1 1/4 cup all-purpose flour
1 cup granulated sugar
1/2 tsp. salt
1 tsp. baking soda
1/2 cup vegetable shortening
3 ripe bananas
2 large eggs

PROCEDURE:

Preheat the oven to 350º and mash enough bananas to fill a measuring cup. Grease and flour two bread loaf pans.

Sift the flour, sugar, salt and baking soda into a mixing bowl. With a pastry blender or table fork, cut the shortening into the dry ingredients until it looks like coarse corn meal. This is like the first step in making pie crust.

Beat the eggs in a small bowl until they are lemon-colored. Fold the mashed bananas and eggs into the flour mixture until everything is moist and put half of the batter into each pan.

Set the pans on the center shelf in the oven and bake for thirty to forty minutes. Check for doneness at thirty minutes. A toothpick inserted near the center of the bread should come out clean.

Remove the pans from the oven and let them stand for about six minutes to cool slightly. Then loosen the loaves and transfer them to a rack to finish cooling.

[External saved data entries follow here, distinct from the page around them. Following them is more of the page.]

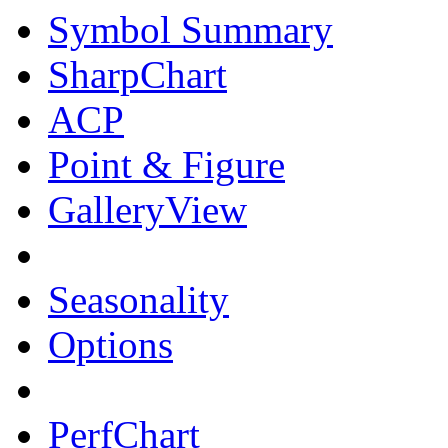
Symbol Summary
SharpChart
ACP
Point & Figure
GalleryView
Seasonality
Options
PerfChart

NOTES: Patsy says that you can bake this bread in one standard loaf pan if you want. Extend the baking time to an hour and test for doneness before taking it from the oven.

Frugal shoppers watch for discounted bananas at the supermarket. Produce managers often reduce the price on bananas starting to get brown streaks on the peel as they ripen. If you want bananas to peel and eat raw, buy ones with little or no brown on them, but if you want to make banana bread, pick ones that are turning brown or take yellow bananas home and let them ripen on the counter. They get sweeter and sweeter.

This recipe produces two five by nine-inch loaves a little more than an inch thick. Maybe because you cut the shortening into the dry ingredients, the bread is a bit darker than most banana breads, but it is delicate and flavorful.